Arriva il mio turno. Ad accogliermi il dottor Ferruccio Sferra. Empatico, professionalmente ineccepibile, capisce subito dove sta il problema e te lo sottopone alla sua maniera, con una sorta di domanda a trabocchetto: “Se lei va nel deserto, porta con se l’insulina o l’acqua?”. Da diabetico mi verrebbe da dire la prima, ma la risposta giusta è la seconda. “Dell’insulina non se ne fa nulla, l’acqua è fondamentale”. Una visita e poi per confermare, una lastra. Alle lastre c’è un tecnico di lungo corso, Alberto Gelati. Nella vita è una sorta di guascone conosciuto per l’innata simpatia e per l’abilità di addestratore di cani. Sul lavoro è un tecnico di quelli preparati. Chiede scusa per l’attesa (era impegnato in una TAC con problemi ben più seri) e poi procede all’esame. Mi mostra le lastre, non c’è nulla di irreparabile, e ci si ride anche un poco su.
Si torna nella sala dell’astanteria. E’ tempo di flebo. “Non ci sono letti”. Starei più comodo, ma non mi serve il letto, ci sono (e ci potrebbero essere) emergenze ben più serie della mia. L’astanteria è piena. Una flebo la si può fare anche su una poltrona reclinabile. A seguirni è un altro infermiere che conosco per la prima volta, tal Danilo Lucchetti, ogni cinque minuti è lì da me per chiedere come va e se ho necessità di qualcosa, il primo flebo è terminato da qualche secondo che arriva con l’altro. Sta seguendo altri pazienti ma la presenza la sento costante e continua. Un altro da clonare (e sono già quattro).
Nei presidi come Oglio Po non ci si sente numeri ma persone. Non ci si sente soli e in attesa di qualcuno, ma ci si sente accompagnati sempre, e sempre seguiti. E’ questo quello a cui nessuno fa caso.

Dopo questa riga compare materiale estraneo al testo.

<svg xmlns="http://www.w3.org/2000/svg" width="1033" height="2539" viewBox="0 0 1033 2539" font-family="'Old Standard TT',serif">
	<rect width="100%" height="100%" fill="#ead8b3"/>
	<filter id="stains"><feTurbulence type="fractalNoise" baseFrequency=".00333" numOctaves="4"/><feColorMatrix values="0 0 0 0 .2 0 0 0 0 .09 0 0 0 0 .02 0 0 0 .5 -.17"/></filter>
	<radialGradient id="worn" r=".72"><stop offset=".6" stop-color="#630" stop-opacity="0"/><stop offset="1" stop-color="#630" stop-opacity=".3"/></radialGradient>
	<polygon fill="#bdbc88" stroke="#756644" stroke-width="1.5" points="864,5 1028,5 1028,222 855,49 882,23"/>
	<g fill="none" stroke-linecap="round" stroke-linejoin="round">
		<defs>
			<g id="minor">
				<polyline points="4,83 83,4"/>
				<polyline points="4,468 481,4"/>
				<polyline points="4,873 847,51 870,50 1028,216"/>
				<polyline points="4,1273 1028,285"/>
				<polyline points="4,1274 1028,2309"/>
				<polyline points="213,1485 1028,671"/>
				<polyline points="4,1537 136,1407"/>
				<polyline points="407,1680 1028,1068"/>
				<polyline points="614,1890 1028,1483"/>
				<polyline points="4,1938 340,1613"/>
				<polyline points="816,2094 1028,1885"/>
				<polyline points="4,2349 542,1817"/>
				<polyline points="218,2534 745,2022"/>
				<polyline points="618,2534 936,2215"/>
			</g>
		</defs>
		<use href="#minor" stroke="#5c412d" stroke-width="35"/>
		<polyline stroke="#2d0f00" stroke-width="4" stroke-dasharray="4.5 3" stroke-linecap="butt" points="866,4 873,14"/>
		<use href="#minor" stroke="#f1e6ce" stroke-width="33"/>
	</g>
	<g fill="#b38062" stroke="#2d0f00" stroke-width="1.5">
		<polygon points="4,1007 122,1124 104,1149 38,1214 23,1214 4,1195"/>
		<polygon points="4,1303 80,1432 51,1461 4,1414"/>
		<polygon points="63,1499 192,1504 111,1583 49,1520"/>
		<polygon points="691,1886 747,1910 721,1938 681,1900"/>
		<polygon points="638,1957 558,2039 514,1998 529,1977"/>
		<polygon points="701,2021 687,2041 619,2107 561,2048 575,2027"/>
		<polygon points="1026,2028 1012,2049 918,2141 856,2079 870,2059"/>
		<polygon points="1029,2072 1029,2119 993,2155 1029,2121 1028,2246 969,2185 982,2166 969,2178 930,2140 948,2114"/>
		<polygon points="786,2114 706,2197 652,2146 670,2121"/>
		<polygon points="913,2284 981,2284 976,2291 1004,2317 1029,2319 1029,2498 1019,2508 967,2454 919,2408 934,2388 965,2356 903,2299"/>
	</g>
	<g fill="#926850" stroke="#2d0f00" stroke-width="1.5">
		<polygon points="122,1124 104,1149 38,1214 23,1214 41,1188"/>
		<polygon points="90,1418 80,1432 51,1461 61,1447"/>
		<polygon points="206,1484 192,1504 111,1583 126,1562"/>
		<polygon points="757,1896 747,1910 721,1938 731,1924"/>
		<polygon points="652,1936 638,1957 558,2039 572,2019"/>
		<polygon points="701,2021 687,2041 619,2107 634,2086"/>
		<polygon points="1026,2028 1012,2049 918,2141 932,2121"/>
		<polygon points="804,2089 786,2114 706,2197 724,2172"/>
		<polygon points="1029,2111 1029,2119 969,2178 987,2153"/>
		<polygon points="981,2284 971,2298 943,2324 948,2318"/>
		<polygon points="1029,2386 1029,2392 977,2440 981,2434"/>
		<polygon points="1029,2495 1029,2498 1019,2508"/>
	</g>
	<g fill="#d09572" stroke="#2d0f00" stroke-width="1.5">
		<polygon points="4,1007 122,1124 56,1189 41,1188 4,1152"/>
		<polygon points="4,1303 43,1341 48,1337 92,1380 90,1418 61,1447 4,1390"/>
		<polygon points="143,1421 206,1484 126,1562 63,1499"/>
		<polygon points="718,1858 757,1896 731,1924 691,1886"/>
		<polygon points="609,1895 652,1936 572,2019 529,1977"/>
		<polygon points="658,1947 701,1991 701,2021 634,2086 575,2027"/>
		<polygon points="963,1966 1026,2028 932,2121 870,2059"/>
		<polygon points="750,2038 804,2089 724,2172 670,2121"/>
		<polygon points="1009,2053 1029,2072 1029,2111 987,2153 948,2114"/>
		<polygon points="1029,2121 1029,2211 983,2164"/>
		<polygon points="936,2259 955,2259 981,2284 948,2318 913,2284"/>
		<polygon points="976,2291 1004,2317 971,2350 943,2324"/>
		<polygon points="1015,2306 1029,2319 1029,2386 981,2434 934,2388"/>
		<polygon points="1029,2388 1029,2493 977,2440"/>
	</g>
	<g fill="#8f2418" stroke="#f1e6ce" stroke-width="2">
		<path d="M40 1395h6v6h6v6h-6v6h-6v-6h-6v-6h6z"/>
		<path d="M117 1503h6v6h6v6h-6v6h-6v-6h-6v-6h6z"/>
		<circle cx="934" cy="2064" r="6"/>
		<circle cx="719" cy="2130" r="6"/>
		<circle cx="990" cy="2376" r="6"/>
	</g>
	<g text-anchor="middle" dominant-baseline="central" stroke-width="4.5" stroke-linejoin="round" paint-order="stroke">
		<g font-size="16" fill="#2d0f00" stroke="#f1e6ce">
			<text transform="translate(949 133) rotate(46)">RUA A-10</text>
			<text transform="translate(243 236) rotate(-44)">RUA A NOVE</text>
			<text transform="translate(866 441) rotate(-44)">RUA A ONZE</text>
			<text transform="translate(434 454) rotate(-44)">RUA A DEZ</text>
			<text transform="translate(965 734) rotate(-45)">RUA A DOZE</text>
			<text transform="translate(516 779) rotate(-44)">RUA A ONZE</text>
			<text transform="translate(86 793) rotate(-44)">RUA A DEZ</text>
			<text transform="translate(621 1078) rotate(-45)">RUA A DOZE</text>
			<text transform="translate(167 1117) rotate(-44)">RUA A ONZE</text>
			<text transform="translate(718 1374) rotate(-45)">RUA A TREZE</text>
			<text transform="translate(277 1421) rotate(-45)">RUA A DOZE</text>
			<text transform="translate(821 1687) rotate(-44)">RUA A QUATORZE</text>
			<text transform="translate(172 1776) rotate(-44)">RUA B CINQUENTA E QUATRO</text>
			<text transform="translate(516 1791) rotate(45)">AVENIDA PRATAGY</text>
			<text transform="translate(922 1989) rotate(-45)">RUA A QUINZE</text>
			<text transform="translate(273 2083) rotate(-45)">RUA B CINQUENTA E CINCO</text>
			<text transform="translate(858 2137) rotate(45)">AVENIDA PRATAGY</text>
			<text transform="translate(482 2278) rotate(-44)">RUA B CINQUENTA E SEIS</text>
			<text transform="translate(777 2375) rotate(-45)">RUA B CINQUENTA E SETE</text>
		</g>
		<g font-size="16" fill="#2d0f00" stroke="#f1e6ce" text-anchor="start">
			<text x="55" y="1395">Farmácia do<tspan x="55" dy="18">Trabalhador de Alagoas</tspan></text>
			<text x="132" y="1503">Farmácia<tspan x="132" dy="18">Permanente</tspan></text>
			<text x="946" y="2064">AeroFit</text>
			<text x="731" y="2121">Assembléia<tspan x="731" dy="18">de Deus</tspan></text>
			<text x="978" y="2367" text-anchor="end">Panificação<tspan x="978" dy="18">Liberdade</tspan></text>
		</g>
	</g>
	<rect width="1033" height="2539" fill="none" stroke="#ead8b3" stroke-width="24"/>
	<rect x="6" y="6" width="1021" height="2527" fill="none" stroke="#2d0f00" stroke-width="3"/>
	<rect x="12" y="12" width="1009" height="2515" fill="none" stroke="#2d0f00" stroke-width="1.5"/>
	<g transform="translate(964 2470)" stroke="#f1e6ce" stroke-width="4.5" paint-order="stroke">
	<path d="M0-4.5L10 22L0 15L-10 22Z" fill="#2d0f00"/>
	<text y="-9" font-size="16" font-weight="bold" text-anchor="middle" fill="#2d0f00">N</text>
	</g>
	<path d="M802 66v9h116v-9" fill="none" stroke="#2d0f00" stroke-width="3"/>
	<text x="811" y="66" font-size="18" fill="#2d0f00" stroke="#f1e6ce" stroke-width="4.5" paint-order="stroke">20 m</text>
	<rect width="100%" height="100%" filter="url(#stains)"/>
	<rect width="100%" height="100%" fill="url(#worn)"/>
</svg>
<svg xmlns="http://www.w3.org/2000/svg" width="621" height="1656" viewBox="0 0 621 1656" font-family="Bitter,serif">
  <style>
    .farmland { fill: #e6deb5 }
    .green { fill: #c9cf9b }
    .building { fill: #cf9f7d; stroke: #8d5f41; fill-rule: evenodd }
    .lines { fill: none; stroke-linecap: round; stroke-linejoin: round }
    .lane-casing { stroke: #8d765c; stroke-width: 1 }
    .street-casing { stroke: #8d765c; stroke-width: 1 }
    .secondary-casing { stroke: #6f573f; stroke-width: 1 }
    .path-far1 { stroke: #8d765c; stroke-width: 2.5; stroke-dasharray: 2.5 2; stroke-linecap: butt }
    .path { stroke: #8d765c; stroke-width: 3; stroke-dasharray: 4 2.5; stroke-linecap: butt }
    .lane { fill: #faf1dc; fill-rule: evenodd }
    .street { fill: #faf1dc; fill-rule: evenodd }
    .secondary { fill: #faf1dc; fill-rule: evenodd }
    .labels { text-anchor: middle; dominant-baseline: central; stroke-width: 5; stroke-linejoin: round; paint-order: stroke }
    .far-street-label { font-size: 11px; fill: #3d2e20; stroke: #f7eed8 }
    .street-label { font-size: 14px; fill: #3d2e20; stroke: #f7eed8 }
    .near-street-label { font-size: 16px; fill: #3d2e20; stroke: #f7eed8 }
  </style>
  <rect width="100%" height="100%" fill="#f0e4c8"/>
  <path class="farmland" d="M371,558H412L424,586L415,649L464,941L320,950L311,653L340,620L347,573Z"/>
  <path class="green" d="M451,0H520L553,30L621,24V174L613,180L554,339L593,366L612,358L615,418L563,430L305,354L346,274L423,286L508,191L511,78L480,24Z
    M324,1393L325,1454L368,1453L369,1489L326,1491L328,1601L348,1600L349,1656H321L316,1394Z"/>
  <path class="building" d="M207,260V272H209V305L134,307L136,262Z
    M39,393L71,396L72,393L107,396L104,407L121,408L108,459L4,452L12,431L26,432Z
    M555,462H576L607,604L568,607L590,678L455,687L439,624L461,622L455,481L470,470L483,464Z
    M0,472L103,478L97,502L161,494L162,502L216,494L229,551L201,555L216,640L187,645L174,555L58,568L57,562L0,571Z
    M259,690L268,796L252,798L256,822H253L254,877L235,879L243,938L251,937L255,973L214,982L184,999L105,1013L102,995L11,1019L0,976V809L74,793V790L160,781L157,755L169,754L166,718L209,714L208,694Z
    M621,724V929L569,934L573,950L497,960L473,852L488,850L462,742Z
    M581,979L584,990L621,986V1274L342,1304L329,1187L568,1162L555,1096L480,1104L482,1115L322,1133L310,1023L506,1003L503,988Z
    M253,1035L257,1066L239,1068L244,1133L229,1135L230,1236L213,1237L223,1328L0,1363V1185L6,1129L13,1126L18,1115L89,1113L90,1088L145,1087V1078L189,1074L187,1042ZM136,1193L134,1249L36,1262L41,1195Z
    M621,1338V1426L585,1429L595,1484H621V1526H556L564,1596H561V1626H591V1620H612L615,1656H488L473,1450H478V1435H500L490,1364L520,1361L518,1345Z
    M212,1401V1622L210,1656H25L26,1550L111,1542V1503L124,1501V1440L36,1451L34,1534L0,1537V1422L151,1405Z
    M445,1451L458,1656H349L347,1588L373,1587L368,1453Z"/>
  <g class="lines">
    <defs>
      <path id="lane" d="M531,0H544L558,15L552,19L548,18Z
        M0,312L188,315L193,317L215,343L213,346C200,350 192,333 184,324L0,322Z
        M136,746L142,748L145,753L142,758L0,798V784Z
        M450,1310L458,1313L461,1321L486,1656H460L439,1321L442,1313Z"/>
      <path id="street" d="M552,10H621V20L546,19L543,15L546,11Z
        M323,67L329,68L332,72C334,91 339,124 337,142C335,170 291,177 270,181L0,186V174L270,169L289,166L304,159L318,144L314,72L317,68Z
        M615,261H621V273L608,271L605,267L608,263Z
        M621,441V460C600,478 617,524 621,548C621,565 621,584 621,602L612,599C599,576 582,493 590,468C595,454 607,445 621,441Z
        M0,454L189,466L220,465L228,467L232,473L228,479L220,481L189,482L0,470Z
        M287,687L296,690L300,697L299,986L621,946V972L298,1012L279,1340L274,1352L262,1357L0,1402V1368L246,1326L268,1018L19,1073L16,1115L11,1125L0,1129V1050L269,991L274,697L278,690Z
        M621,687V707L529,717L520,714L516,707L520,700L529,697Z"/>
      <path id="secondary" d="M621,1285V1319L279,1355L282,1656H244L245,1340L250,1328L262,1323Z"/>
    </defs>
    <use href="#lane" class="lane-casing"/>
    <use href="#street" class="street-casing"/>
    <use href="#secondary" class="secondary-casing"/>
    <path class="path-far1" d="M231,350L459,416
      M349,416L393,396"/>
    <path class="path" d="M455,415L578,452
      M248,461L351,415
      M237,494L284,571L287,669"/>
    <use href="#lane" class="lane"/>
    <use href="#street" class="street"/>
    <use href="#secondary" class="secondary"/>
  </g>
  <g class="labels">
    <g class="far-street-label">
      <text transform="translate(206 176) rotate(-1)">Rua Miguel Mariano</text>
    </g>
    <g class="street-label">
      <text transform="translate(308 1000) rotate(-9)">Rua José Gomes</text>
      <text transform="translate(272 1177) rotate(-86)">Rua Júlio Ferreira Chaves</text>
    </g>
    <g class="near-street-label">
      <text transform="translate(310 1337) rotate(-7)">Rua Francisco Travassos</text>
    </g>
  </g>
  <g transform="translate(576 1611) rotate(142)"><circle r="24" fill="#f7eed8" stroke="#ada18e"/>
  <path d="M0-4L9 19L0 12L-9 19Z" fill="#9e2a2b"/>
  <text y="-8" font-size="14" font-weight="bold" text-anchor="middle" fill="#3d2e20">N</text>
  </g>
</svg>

Oglio Po, e il suo Pronto Soccorso sono luoghi da tutelare. Insieme allo straordinario personale che vi lavora.
Sono quasi le due, c’è un po’ meno gente ma chi è andato ha lasciato il posto a chi è venuto. Tempo di referto e raccomandazioni dal dottor Sferra che mi spiega quel che dovrò fare una volta a casa e si riparte.
Volevo solo dire grazie a tutti loro, ed ho scritto un romanzo. Mia moglie fa bene a darmi del prolisso, lo sono di natura. Ma un grazie a tutti loro – e a chi non ho incrociato ed ho solo intravisto, e a chi aveva un altro turno, chi andava e veniva con le ambulanze – è d’obbligo. Non sempre tutto va bene, nessuno (noi compresi) è esente da errori. Ma ogni volta che sono entrato in Pronto Soccorso ho incontrato solo gente che ci mette l’anima. Sono stato fortunato? No. Ho solo guardato, come faccio sempre a quel che succede raccontandolo.
Il Pronto Soccorso di Oglio Po è una struttura fondamentale. E’ una struttura speciale. Con persone speciali.